A nineteen year old man was admitted by his GP with profound weight loss. He had avoided contact with primary care services as he feared doctors, but had been referred to an eating disorders clinic. He had a diet of exclusively snack food and had been losing weight for two years.
On examination he was cachectic and pale with scanty body hair. His body mass index was 13 kg/m2, with a weight of 44 kg. He was clinically thyrotoxic, a small diffuse goitre was palpable and bitemporal hemianopia was detected.
Admission tests revealed TSH 24 miu/L, freeT4 >100 pmol/L and alpha subunit 100.5 iu/L. He also had a microcytic anaemia, elevated GH and SHBG levels. Interestingly IGF-1 levels were low. Further tests were consistent with secondary hypoadrenalism and hypogonadotrophic hypogonadism.
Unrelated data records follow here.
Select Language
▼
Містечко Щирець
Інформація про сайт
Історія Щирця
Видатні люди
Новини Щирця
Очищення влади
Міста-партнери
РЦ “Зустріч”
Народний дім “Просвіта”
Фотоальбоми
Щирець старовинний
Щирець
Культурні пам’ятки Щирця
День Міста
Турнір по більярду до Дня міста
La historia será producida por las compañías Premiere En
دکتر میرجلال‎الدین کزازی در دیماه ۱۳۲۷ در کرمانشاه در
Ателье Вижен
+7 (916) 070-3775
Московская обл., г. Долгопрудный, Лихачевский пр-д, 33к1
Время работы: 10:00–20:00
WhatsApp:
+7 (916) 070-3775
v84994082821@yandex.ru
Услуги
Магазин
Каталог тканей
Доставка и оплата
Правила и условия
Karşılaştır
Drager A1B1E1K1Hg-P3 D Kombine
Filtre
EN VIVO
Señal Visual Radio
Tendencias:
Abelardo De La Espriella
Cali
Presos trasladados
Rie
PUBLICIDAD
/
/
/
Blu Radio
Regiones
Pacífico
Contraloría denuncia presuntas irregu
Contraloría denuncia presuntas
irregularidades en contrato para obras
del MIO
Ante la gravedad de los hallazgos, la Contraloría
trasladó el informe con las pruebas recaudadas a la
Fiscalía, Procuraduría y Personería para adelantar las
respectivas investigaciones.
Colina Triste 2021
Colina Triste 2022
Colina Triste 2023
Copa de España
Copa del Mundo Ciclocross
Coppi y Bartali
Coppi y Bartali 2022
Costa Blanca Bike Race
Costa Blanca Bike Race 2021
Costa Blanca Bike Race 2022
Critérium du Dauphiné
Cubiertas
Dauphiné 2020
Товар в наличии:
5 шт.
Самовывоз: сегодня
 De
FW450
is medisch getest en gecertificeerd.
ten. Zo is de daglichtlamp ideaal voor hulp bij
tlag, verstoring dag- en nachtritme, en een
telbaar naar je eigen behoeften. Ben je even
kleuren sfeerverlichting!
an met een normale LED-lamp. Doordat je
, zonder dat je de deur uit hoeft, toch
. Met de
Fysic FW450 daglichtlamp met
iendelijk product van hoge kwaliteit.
MRI pituitary revealed a large pituitary adenoma with invasion of the cavernous sinus bilaterally, sphenoidal sinus and extension into the suprasellar cistern to the level of the third ventricle. There was associated hydrocephalus.
Corticosteroid and testosterone replacement were initiated, followed by treatment with octreotide. This has led to a doubling of his weight over 3 months, a small improvement in his visual fields, and significant shrinkage of the pituitary macroadenoma on serial MRI scans. GH, SHBG and TFTs have normalised. IGF-1 level has risen. The microcytic anaemia has resolved with oral iron supplementation and dietary changes.
TSH secreting adenomas are rare and account for less than one percent of all pituitary tumours. 14 percent of these co-secrete GH. This case highlights that thyroid function should be checked in all patients with unexplained weight loss. It also demonstrates the effectiveness of octreotide in tumour shrinkage and that IGF-1 levels may be misleadingly low in states of profound weight loss.